▶ [The problem]: When the string "Matthew" appears in a line of the records, show the whole line.

====== Exercise materials

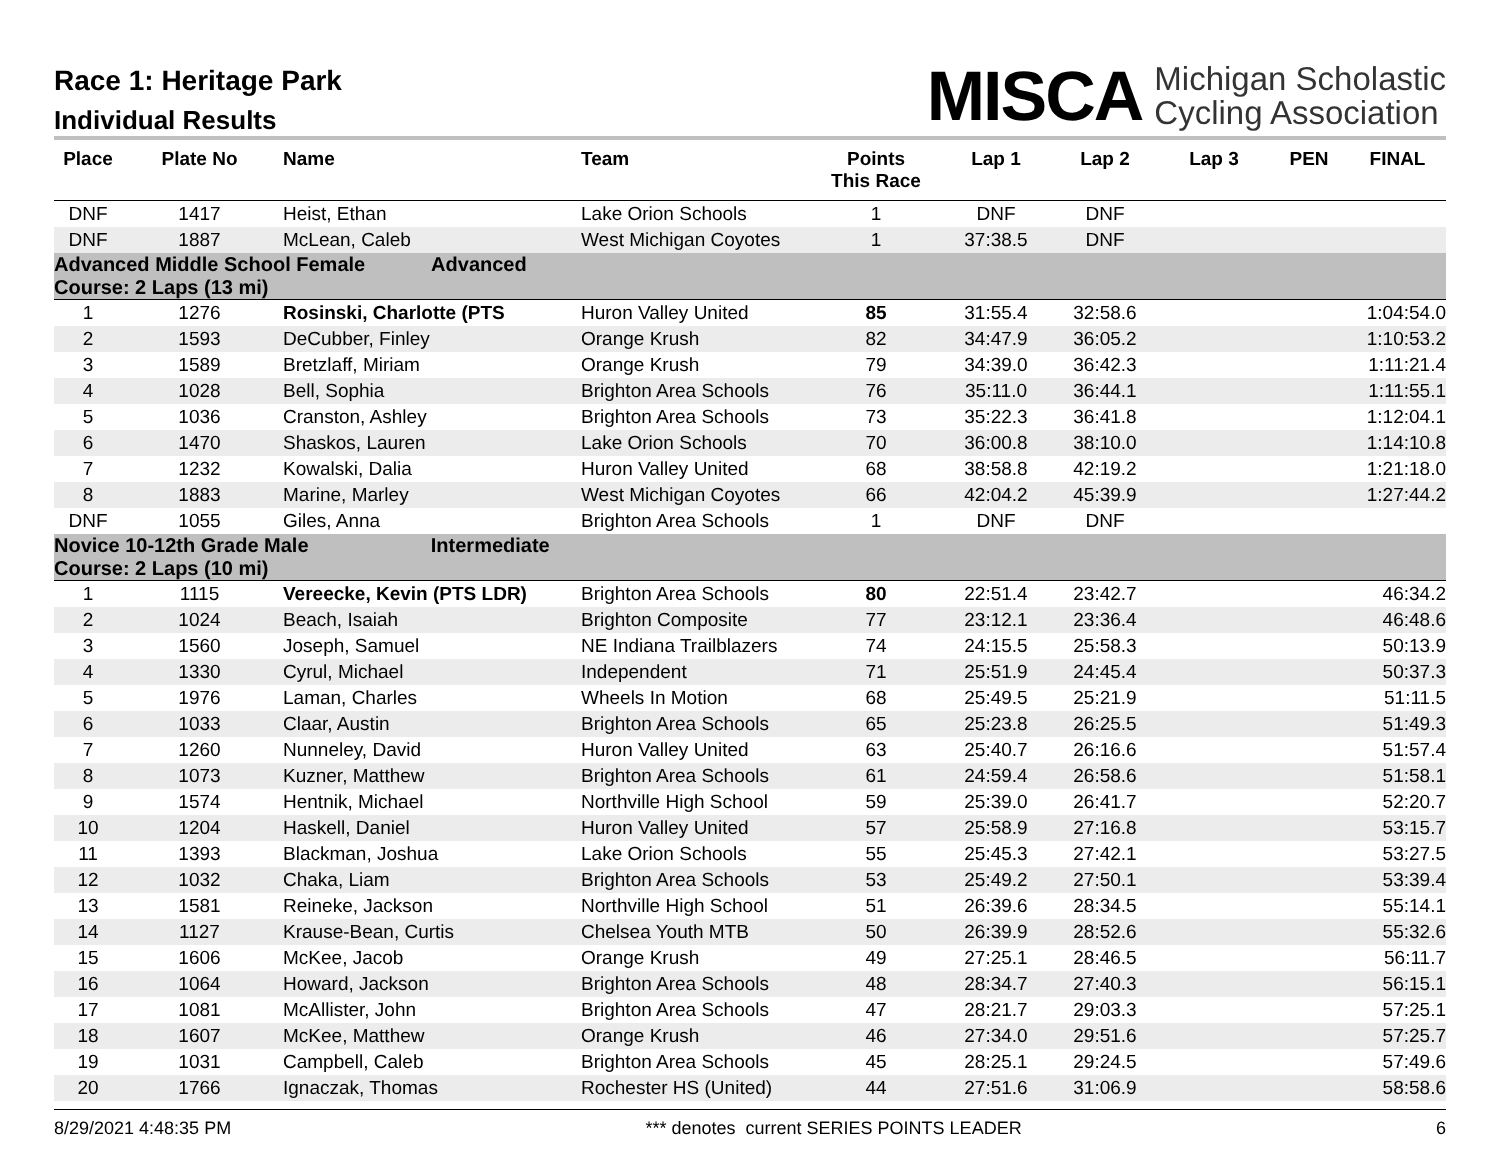Race 1: Heritage Park
Individual Results
MISCA Michigan Scholastic
Cycling Association
| Place | Plate No | Name | Team | Points This Race | Lap 1 | Lap 2 | Lap 3 | PEN | FINAL |
| --- | --- | --- | --- | --- | --- | --- | --- | --- | --- |
| DNF | 1417 | Heist, Ethan | Lake Orion Schools | 1 | DNF | DNF | | | |
| DNF | 1887 | McLean, Caleb | West Michigan Coyotes | 1 | 37:38.5 | DNF | | | |
| Advanced Middle School Female Advanced Course: 2 Laps (13 mi) | | | | | | | | | |
| 1 | 1276 | Rosinski, Charlotte (PTS | Huron Valley United | 85 | 31:55.4 | 32:58.6 | | | 1:04:54.0 |
| 2 | 1593 | DeCubber, Finley | Orange Krush | 82 | 34:47.9 | 36:05.2 | | | 1:10:53.2 |
| 3 | 1589 | Bretzlaff, Miriam | Orange Krush | 79 | 34:39.0 | 36:42.3 | | | 1:11:21.4 |
| 4 | 1028 | Bell, Sophia | Brighton Area Schools | 76 | 35:11.0 | 36:44.1 | | | 1:11:55.1 |
| 5 | 1036 | Cranston, Ashley | Brighton Area Schools | 73 | 35:22.3 | 36:41.8 | | | 1:12:04.1 |
| 6 | 1470 | Shaskos, Lauren | Lake Orion Schools | 70 | 36:00.8 | 38:10.0 | | | 1:14:10.8 |
| 7 | 1232 | Kowalski, Dalia | Huron Valley United | 68 | 38:58.8 | 42:19.2 | | | 1:21:18.0 |
| 8 | 1883 | Marine, Marley | West Michigan Coyotes | 66 | 42:04.2 | 45:39.9 | | | 1:27:44.2 |
| DNF | 1055 | Giles, Anna | Brighton Area Schools | 1 | DNF | DNF | | | |
| Novice 10-12th Grade Male Intermediate Course: 2 Laps (10 mi) | | | | | | | | | |
| 1 | 1115 | Vereecke, Kevin (PTS LDR) | Brighton Area Schools | 80 | 22:51.4 | 23:42.7 | | | 46:34.2 |
| 2 | 1024 | Beach, Isaiah | Brighton Composite | 77 | 23:12.1 | 23:36.4 | | | 46:48.6 |
| 3 | 1560 | Joseph, Samuel | NE Indiana Trailblazers | 74 | 24:15.5 | 25:58.3 | | | 50:13.9 |
| 4 | 1330 | Cyrul, Michael | Independent | 71 | 25:51.9 | 24:45.4 | | | 50:37.3 |
| 5 | 1976 | Laman, Charles | Wheels In Motion | 68 | 25:49.5 | 25:21.9 | | | 51:11.5 |
| 6 | 1033 | Claar, Austin | Brighton Area Schools | 65 | 25:23.8 | 26:25.5 | | | 51:49.3 |
| 7 | 1260 | Nunneley, David | Huron Valley United | 63 | 25:40.7 | 26:16.6 | | | 51:57.4 |
| 8 | 1073 | Kuzner, Matthew | Brighton Area Schools | 61 | 24:59.4 | 26:58.6 | | | 51:58.1 |
| 9 | 1574 | Hentnik, Michael | Northville High School | 59 | 25:39.0 | 26:41.7 | | | 52:20.7 |
| 10 | 1204 | Haskell, Daniel | Huron Valley United | 57 | 25:58.9 | 27:16.8 | | | 53:15.7 |
| 11 | 1393 | Blackman, Joshua | Lake Orion Schools | 55 | 25:45.3 | 27:42.1 | | | 53:27.5 |
| 12 | 1032 | Chaka, Liam | Brighton Area Schools | 53 | 25:49.2 | 27:50.1 | | | 53:39.4 |
| 13 | 1581 | Reineke, Jackson | Northville High School | 51 | 26:39.6 | 28:34.5 | | | 55:14.1 |
| 14 | 1127 | Krause-Bean, Curtis | Chelsea Youth MTB | 50 | 26:39.9 | 28:52.6 | | | 55:32.6 |
| 15 | 1606 | McKee, Jacob | Orange Krush | 49 | 27:25.1 | 28:46.5 | | | 56:11.7 |
| 16 | 1064 | Howard, Jackson | Brighton Area Schools | 48 | 28:34.7 | 27:40.3 | | | 56:15.1 |
| 17 | 1081 | McAllister, John | Brighton Area Schools | 47 | 28:21.7 | 29:03.3 | | | 57:25.1 |
| 18 | 1607 | McKee, Matthew | Orange Krush | 46 | 27:34.0 | 29:51.6 | | | 57:25.7 |
| 19 | 1031 | Campbell, Caleb | Brighton Area Schools | 45 | 28:25.1 | 29:24.5 | | | 57:49.6 |
| 20 | 1766 | Ignaczak, Thomas | Rochester HS (United) | 44 | 27:51.6 | 31:06.9 | | | 58:58.6 |
8/29/2021 4:48:35 PM *** denotes current SERIES POINTS LEADER 6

============

▶ [Your response]:
| 8 | 1073 | Kuzner, Matthew | Brighton Area Schools | 61 | 24:59.4 | 26:58.6 | | | 51:58.1 |
| 18 | 1607 | McKee, Matthew | Orange Krush | 46 | 27:34.0 | 29:51.6 | | | 57:25.7 |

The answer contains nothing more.